LIB Therapeutics has announced that the U.S. Food and Drug Administration (FDA) has accepted its Biologics License Application (BLA) for lerodalcibep, a novel PCSK9 inhibitor aimed at reducing low-density lipoprotein cholesterol (LDL-C) in a broad patient population. The FDA has set a Prescription Drug User Fee Act (PDUFA) action date of December 12, 2025, for its decision. The agency does not plan to hold an advisory committee meeting to discuss the application.

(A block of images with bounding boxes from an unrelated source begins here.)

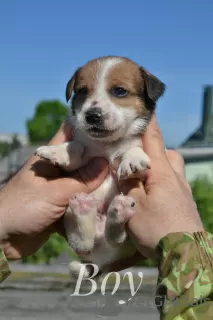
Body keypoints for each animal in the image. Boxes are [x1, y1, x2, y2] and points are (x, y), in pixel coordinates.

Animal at [35, 56, 166, 278]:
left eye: (120, 91)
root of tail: (100, 260)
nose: (92, 115)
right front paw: (58, 152)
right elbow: (77, 146)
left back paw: (118, 212)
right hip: (69, 220)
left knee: (116, 238)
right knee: (84, 242)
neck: (107, 146)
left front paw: (132, 159)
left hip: (130, 241)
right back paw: (84, 208)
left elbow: (134, 147)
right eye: (82, 91)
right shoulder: (80, 150)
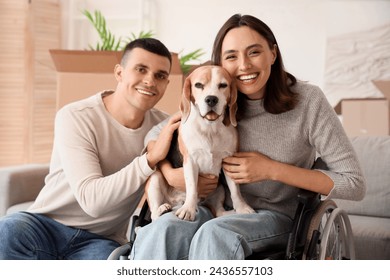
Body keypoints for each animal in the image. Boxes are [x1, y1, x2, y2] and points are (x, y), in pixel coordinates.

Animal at [148, 65, 254, 221]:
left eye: (223, 85)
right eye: (198, 85)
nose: (211, 99)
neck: (209, 127)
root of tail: (177, 201)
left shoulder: (229, 160)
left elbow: (235, 190)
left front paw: (242, 208)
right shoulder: (190, 160)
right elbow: (192, 187)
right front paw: (188, 210)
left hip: (219, 188)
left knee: (218, 212)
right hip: (155, 178)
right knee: (154, 215)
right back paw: (163, 209)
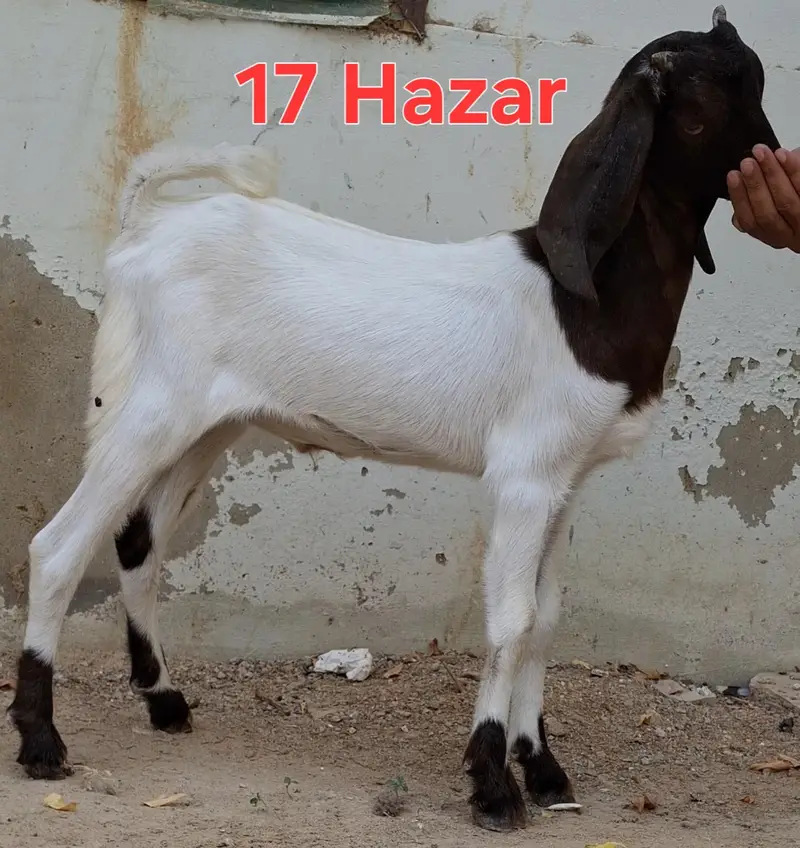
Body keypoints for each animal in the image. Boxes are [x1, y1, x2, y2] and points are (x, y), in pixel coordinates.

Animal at [8, 5, 781, 833]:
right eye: (728, 90)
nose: (777, 161)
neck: (584, 302)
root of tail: (141, 230)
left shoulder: (568, 482)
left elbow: (544, 619)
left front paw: (543, 768)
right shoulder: (523, 478)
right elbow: (510, 620)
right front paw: (493, 782)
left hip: (203, 427)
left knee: (138, 544)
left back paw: (163, 700)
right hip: (147, 409)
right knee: (59, 547)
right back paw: (42, 741)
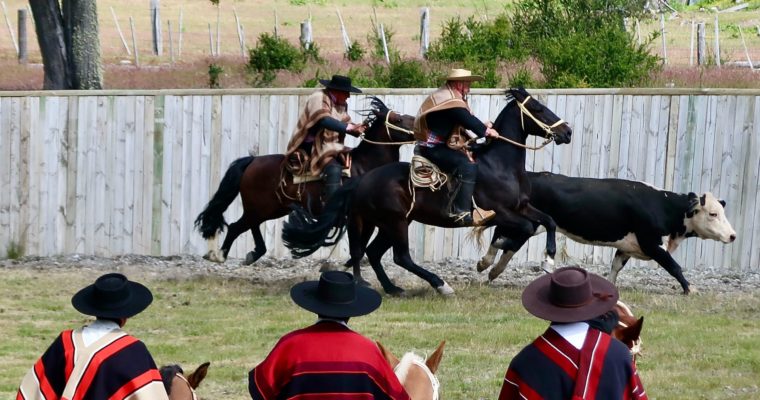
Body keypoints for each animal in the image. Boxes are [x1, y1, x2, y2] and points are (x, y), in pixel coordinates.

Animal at [193, 97, 412, 266]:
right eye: (398, 119)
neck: (366, 166)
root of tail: (253, 161)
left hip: (269, 210)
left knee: (247, 226)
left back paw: (251, 254)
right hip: (258, 208)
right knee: (236, 227)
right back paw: (220, 256)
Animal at [282, 89, 572, 296]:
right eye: (537, 108)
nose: (566, 131)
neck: (500, 165)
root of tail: (362, 180)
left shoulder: (522, 207)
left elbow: (547, 222)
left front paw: (547, 260)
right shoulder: (499, 213)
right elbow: (525, 228)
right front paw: (488, 262)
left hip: (390, 224)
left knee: (372, 252)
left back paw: (392, 288)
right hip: (394, 223)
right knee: (399, 257)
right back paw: (441, 285)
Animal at [480, 172, 736, 294]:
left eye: (723, 211)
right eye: (713, 213)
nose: (733, 235)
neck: (663, 206)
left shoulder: (627, 248)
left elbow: (615, 268)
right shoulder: (652, 243)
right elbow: (674, 266)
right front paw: (690, 289)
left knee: (506, 242)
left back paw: (491, 270)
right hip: (530, 223)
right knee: (501, 236)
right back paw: (486, 264)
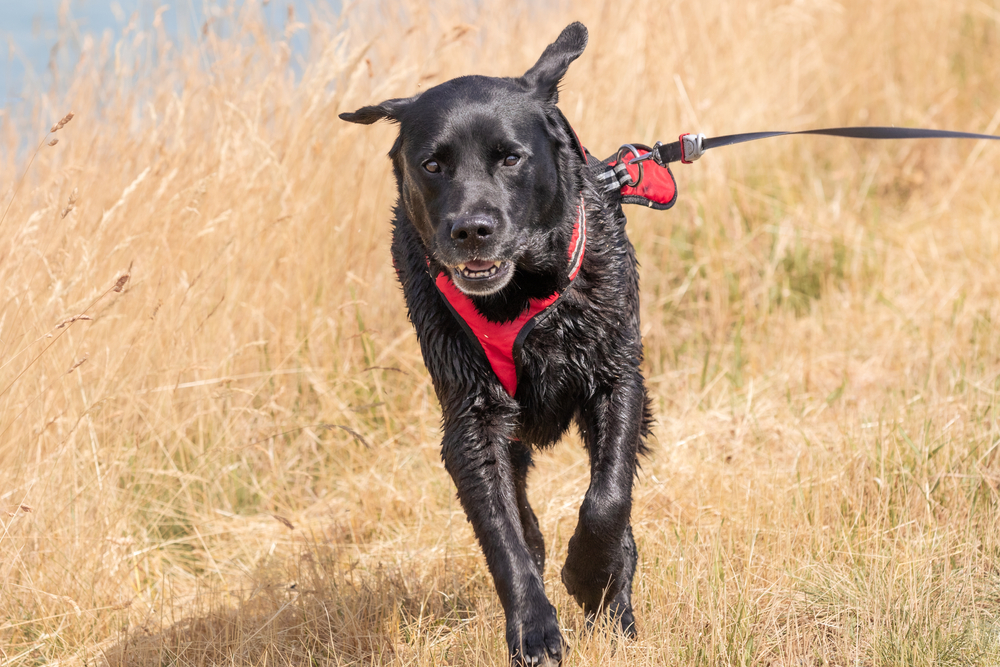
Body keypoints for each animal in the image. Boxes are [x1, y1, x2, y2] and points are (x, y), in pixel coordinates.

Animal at [340, 22, 652, 667]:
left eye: (510, 157)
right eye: (433, 164)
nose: (471, 230)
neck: (522, 296)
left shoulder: (617, 378)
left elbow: (607, 499)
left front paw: (589, 576)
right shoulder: (473, 419)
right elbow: (505, 537)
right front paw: (533, 630)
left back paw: (616, 609)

Lerodalcibep is designed for adults with atherosclerotic cardiovascular disease (ASCVD) or those at very high or high risk for ASCVD, including patients with heterozygous familial hypercholesterolemia (HeFH), as well as for individuals aged 10 years and older with homozygous familial hypercholesterolemia (HoFH). The drug is formulated as a convenient once-monthly, self-administered, small-volume subcutaneous injection that does not require refrigeration, offering a more patient-friendly alternative to currently available PCSK9 inhibitors.
Addressing Unmet Needs in Cholesterol Management
According to Dr. Evan Stein, Co-Founder, Chief Operating and Scientific Officer of LIB Therapeutics, "There remains a large unmet need among millions of patients with cardiovascular disease, or at high cardiovascular risk, including the 30 million people with inherited high cholesterol, who are unable to achieve currently recommended guideline-directed goals for LDL cholesterol with current oral therapies." He added that lerodalcibep has demonstrated robust and sustained long-term LDL cholesterol-lowering, enabling the vast majority of patients to achieve more stringent LDL-C targets with excellent safety and adherence in clinical trials.
Clinical Evidence and Trial Data
The BLA submission is supported by data from a comprehensive clinical trial program involving approximately 2,900 patients, including five Phase 3 registration trials known as the LIBerate program. These trials included over 2,300 patients on maximally tolerated statins and other oral agents who required additional LDL-C reduction. Furthermore, more than 2,400 patients have continued into a 72-week open-label extension study.
Data from the Phase 3 LIBERATE-HeFH trial demonstrated a mean placebo-adjusted LDL-C reduction of 65% at 24 weeks with lerodalcibep. Approximately 68% of patients achieved LDL-C reductions of ≥50%, meeting the European Society of Cardiology (ESC) guideline-recommended targets. In the LIBerate-High Risk (HR) trial, lerodalcibep achieved a 56% greater reduction in LDL-C levels than placebo over one year in patients with or at very high risk for CVD.
Convenient Administration and Market Potential
David Cory, Chief Executive Officer of LIB Therapeutics, stated, "Lerodalcibep is a potential best-in-class PCSK9 inhibitor with a once-monthly, single small-volume subcutaneous dose, combined with long ambient stability not requiring refrigeration at home or in travel, offering a more patient-friendly treatment option to achieve the new lower LDL-C goals." Cory also noted that the company is focused on U.S. commercial launch preparation, with lerodalcibep poised to enter a rapidly growing global PCSK9 market expected to reach $5 billion in 2025 and $10 billion by 2030.
Following the FDA BLA filing, LIB Therapeutics anticipates submitting a Marketing Authorization Application to the European Medicines Agency (EMA) in the second quarter of 2025.